§ DIRECTION
Express only the lines below, starting with the line with "collector number: 3799" and going on through the line with "state / province: Alto Parana", as a Markdown table with the columns No. and Line. Number each line and leave out blank lines.

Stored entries
┌────────

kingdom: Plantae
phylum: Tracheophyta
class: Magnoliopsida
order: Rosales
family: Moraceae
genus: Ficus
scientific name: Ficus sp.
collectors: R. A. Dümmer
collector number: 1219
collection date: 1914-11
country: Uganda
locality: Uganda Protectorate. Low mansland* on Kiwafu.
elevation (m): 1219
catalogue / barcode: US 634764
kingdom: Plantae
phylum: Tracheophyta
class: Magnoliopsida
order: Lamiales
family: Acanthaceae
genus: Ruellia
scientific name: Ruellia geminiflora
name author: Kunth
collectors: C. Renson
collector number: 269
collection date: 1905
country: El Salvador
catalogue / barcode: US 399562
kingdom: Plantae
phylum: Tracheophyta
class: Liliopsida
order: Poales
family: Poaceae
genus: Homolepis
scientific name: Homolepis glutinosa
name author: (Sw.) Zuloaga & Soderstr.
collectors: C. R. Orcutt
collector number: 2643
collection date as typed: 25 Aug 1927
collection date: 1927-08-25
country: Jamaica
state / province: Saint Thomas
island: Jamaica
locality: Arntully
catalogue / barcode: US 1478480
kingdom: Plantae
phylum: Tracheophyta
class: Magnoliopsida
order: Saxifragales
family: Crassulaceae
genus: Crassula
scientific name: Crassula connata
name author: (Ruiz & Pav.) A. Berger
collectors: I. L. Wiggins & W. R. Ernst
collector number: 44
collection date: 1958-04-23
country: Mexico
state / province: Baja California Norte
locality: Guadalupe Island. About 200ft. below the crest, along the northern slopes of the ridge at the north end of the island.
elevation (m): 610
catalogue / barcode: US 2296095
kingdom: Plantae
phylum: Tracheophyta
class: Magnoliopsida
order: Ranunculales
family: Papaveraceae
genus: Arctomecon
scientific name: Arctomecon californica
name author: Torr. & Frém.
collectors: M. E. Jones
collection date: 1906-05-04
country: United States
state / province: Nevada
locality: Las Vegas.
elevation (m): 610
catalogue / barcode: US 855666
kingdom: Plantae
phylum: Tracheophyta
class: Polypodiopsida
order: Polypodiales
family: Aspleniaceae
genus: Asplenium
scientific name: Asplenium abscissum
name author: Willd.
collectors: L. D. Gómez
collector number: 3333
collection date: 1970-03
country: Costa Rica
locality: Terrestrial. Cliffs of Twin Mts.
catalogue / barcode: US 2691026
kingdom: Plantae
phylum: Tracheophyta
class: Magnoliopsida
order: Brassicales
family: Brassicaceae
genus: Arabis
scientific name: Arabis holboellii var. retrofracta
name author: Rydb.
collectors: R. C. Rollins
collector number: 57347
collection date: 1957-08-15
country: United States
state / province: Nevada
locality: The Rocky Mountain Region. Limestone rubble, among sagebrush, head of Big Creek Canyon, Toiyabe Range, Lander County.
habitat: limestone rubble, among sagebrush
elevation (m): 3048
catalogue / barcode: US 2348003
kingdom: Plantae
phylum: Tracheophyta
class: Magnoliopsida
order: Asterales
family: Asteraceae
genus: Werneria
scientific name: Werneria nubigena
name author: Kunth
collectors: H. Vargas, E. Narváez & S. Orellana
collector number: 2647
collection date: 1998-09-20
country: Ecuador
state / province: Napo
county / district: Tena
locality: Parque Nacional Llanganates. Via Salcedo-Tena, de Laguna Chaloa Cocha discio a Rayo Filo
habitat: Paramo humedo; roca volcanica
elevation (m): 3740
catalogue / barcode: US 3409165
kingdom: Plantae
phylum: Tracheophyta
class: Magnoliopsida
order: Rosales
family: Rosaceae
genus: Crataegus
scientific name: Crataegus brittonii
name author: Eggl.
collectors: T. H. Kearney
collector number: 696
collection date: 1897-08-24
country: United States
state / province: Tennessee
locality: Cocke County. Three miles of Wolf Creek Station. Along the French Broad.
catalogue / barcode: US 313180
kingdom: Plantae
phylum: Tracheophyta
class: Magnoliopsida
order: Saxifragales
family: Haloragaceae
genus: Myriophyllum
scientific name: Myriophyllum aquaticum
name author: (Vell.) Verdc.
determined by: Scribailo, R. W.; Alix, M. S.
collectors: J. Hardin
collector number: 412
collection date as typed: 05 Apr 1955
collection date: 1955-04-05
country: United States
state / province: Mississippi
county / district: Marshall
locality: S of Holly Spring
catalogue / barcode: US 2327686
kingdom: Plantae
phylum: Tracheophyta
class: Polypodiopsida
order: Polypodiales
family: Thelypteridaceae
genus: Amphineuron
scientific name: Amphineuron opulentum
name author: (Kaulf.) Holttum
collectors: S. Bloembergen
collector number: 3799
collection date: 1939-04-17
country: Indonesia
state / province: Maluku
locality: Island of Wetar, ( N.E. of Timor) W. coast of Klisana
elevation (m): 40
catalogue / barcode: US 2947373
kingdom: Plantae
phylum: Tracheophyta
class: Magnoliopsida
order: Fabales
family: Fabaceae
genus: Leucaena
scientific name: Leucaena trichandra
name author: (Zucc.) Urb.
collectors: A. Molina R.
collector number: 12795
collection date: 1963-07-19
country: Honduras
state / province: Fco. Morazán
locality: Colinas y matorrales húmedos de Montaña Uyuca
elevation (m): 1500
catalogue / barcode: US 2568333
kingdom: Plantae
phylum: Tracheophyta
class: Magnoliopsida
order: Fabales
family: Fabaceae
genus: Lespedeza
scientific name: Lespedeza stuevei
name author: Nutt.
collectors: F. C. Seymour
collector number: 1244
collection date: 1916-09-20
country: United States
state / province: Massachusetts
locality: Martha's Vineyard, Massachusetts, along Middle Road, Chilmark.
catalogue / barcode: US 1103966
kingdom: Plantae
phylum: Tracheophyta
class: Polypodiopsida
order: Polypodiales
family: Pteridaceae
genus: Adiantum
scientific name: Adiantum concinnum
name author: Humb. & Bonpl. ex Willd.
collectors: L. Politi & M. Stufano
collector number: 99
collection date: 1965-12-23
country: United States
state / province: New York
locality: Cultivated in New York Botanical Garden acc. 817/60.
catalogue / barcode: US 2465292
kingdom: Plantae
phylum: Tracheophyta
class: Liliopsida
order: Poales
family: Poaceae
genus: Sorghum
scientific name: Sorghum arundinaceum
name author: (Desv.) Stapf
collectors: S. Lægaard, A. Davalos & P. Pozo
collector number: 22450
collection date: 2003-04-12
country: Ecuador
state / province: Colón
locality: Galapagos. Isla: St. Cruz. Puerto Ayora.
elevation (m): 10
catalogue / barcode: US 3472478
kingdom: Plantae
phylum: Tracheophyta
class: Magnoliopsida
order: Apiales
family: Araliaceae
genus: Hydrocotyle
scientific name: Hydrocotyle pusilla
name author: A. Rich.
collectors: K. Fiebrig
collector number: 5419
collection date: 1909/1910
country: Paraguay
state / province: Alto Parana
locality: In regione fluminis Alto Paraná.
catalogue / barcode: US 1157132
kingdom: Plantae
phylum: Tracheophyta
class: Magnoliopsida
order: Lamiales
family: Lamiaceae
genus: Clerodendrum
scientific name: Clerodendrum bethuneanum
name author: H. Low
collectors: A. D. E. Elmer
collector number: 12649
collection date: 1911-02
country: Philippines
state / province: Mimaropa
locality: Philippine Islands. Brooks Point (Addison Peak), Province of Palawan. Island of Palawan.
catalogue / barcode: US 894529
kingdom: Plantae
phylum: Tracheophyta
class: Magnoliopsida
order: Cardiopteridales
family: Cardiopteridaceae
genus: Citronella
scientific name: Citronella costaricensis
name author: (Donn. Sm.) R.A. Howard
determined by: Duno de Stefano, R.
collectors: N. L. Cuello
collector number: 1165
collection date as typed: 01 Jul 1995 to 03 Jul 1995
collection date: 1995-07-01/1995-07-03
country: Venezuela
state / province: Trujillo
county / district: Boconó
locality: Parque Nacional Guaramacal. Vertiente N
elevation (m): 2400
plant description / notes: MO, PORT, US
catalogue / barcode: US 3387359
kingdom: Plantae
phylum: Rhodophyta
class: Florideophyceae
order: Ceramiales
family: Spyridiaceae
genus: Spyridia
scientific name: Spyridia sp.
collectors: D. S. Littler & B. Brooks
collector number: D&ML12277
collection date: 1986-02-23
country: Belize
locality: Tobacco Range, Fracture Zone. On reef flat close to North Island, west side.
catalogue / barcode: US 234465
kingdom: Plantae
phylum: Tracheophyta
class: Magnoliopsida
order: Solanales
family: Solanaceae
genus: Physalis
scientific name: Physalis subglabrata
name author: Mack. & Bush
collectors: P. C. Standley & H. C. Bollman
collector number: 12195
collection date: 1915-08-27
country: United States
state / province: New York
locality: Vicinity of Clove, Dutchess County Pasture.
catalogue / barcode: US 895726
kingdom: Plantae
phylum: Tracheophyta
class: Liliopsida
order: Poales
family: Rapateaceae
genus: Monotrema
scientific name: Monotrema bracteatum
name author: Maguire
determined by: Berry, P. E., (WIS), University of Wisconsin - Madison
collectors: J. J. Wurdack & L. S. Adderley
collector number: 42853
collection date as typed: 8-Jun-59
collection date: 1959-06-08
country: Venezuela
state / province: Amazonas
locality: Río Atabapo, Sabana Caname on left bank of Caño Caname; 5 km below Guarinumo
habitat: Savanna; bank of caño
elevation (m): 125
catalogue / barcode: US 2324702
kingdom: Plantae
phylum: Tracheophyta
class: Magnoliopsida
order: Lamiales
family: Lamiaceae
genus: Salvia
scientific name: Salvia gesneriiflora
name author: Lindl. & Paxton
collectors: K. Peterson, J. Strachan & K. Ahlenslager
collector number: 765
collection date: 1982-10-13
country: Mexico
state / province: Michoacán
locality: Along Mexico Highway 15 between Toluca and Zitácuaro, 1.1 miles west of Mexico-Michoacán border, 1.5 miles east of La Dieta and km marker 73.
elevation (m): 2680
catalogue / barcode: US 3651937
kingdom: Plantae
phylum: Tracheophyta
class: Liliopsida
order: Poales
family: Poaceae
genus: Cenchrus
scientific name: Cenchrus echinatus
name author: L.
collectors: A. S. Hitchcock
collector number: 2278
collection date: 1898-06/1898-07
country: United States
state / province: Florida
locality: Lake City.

└────────

§ EXERCISE SOLUTION
| No. | Line |
|---|---|
| 1 | collector number: 3799 |
| 2 | collection date: 1939-04-17 |
| 3 | country: Indonesia |
| 4 | state / province: Maluku |
| 5 | locality: Island of Wetar, ( N.E. of Timor) W. coast of Klisana |
| 6 | elevation (m): 40 |
| 7 | catalogue / barcode: US 2947373 |
| 8 | kingdom: Plantae |
| 9 | phylum: Tracheophyta |
| 10 | class: Magnoliopsida |
| 11 | order: Fabales |
| 12 | family: Fabaceae |
| 13 | genus: Leucaena |
| 14 | scientific name: Leucaena trichandra |
| 15 | name author: (Zucc.) Urb. |
| 16 | collectors: A. Molina R. |
| 17 | collector number: 12795 |
| 18 | collection date: 1963-07-19 |
| 19 | country: Honduras |
| 20 | state / province: Fco. Morazán |
| 21 | locality: Colinas y matorrales húmedos de Montaña Uyuca |
| 22 | elevation (m): 1500 |
| 23 | catalogue / barcode: US 2568333 |
| 24 | kingdom: Plantae |
| 25 | phylum: Tracheophyta |
| 26 | class: Magnoliopsida |
| 27 | order: Fabales |
| 28 | family: Fabaceae |
| 29 | genus: Lespedeza |
| 30 | scientific name: Lespedeza stuevei |
| 31 | name author: Nutt. |
| 32 | collectors: F. C. Seymour |
| 33 | collector number: 1244 |
| 34 | collection date: 1916-09-20 |
| 35 | country: United States |
| 36 | state / province: Massachusetts |
| 37 | locality: Martha's Vineyard, Massachusetts, along Middle Road, Chilmark. |
| 38 | catalogue / barcode: US 1103966 |
| 39 | kingdom: Plantae |
| 40 | phylum: Tracheophyta |
| 41 | class: Polypodiopsida |
| 42 | order: Polypodiales |
| 43 | family: Pteridaceae |
| 44 | genus: Adiantum |
| 45 | scientific name: Adiantum concinnum |
| 46 | name author: Humb. & Bonpl. ex Willd. |
| 47 | collectors: L. Politi & M. Stufano |
| 48 | collector number: 99 |
| 49 | collection date: 1965-12-23 |
| 50 | country: United States |
| 51 | state / province: New York |
| 52 | locality: Cultivated in New York Botanical Garden acc. 817/60. |
| 53 | catalogue / barcode: US 2465292 |
| 54 | kingdom: Plantae |
| 55 | phylum: Tracheophyta |
| 56 | class: Liliopsida |
| 57 | order: Poales |
| 58 | family: Poaceae |
| 59 | genus: Sorghum |
| 60 | scientific name: Sorghum arundinaceum |
| 61 | name author: (Desv.) Stapf |
| 62 | collectors: S. Lægaard, A. Davalos & P. Pozo |
| 63 | collector number: 22450 |
| 64 | collection date: 2003-04-12 |
| 65 | country: Ecuador |
| 66 | state / province: Colón |
| 67 | locality: Galapagos. Isla: St. Cruz. Puerto Ayora. |
| 68 | elevation (m): 10 |
| 69 | catalogue / barcode: US 3472478 |
| 70 | kingdom: Plantae |
| 71 | phylum: Tracheophyta |
| 72 | class: Magnoliopsida |
| 73 | order: Apiales |
| 74 | family: Araliaceae |
| 75 | genus: Hydrocotyle |
| 76 | scientific name: Hydrocotyle pusilla |
| 77 | name author: A. Rich. |
| 78 | collectors: K. Fiebrig |
| 79 | collector number: 5419 |
| 80 | collection date: 1909/1910 |
| 81 | country: Paraguay |
| 82 | state / province: Alto Parana |